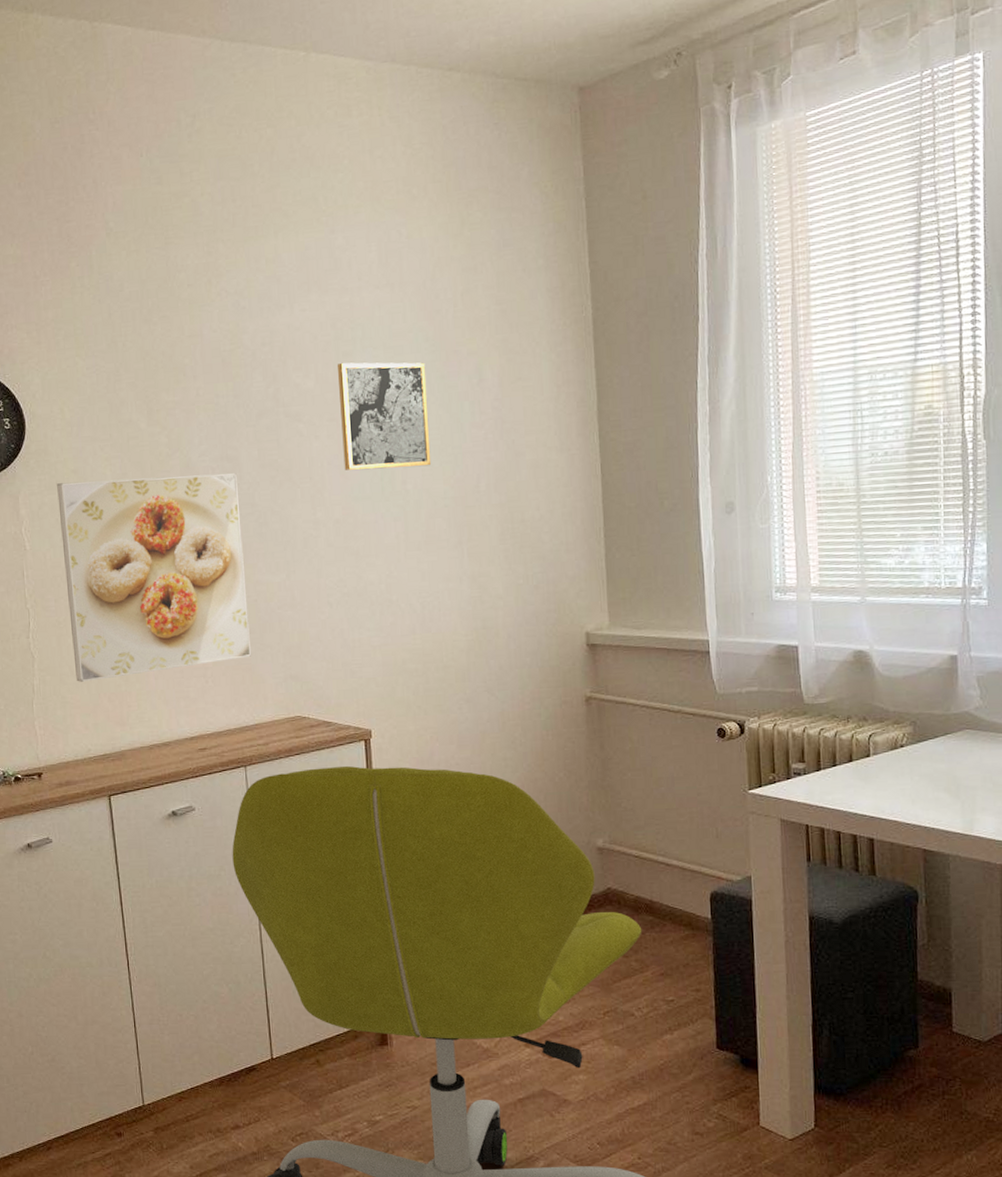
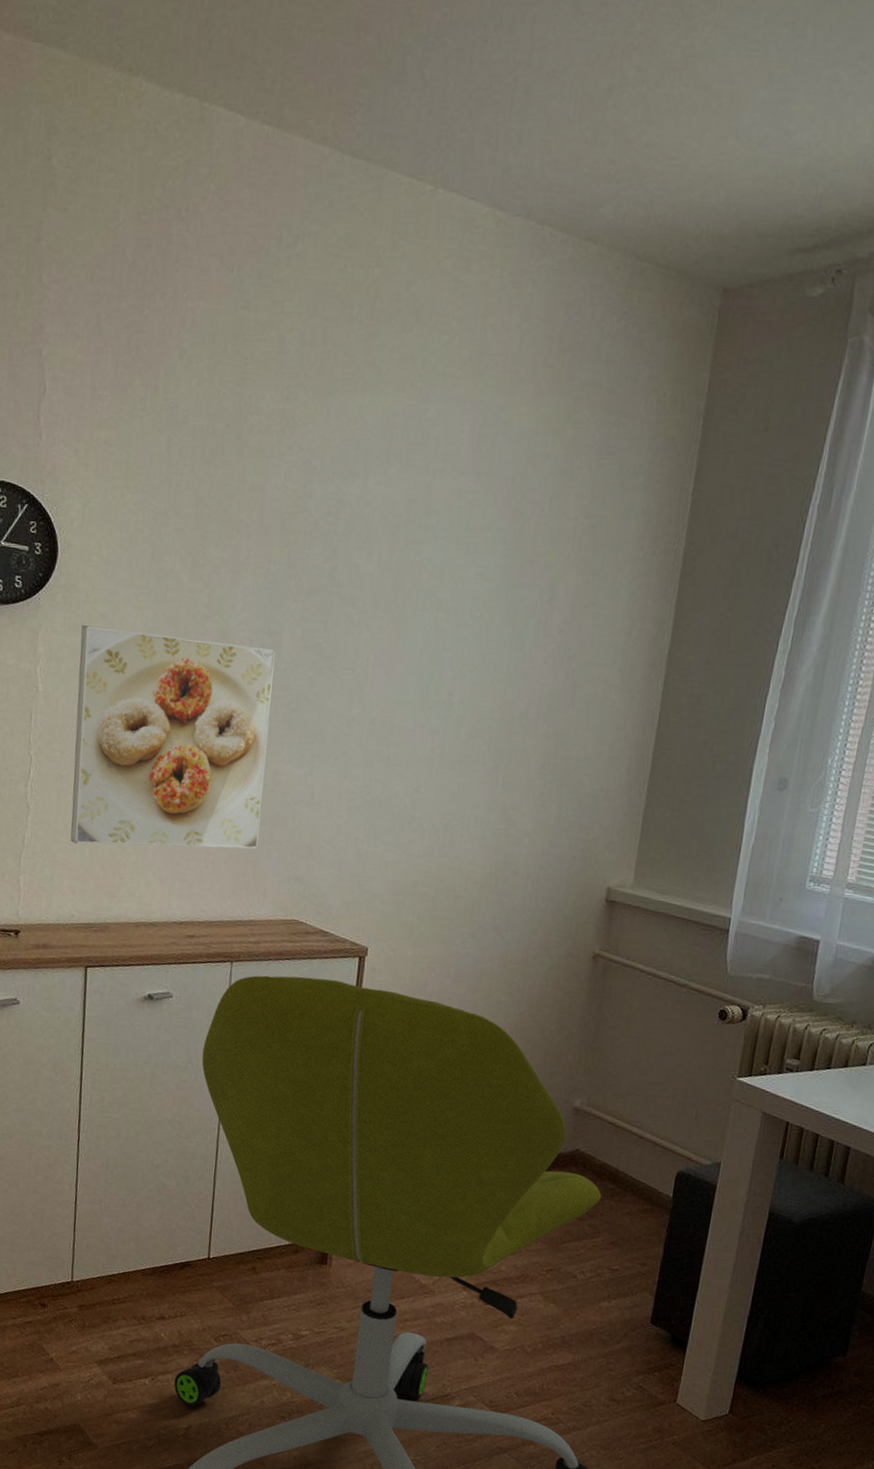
wall art: present [338,362,432,470] -> none [390,550,498,681]

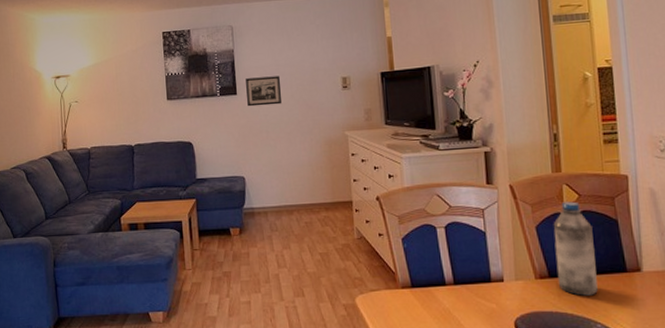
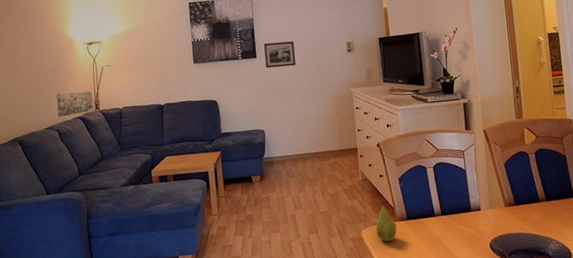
wall art: none [23,128,60,156] -> present [56,90,93,117]
fruit: none [373,264,398,312] -> present [375,201,397,242]
water bottle: present [553,201,598,296] -> none [517,142,552,219]

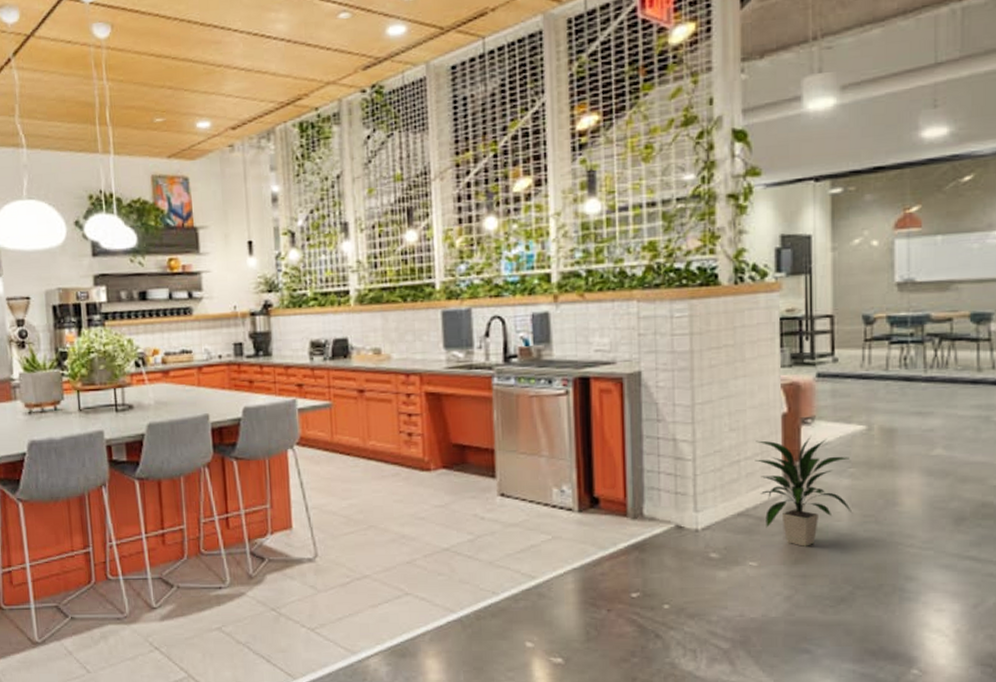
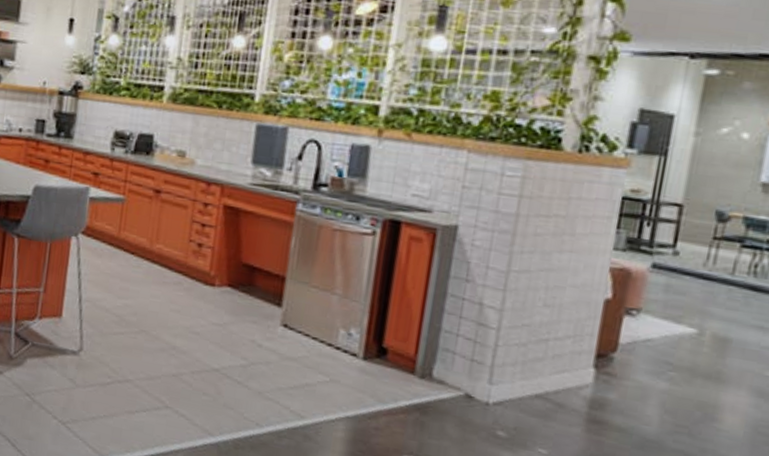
indoor plant: present [755,436,852,547] -> none [564,322,672,445]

□ □ □ □

▸ **PROBLEM TO SOLVE**: Look over the data above and show each line that contains "wall".

▸ **WRITTEN RESPONSE**:
wall art: present [338,362,432,470] -> none [390,550,498,681]
wall art: none [23,128,60,156] -> present [56,90,93,117]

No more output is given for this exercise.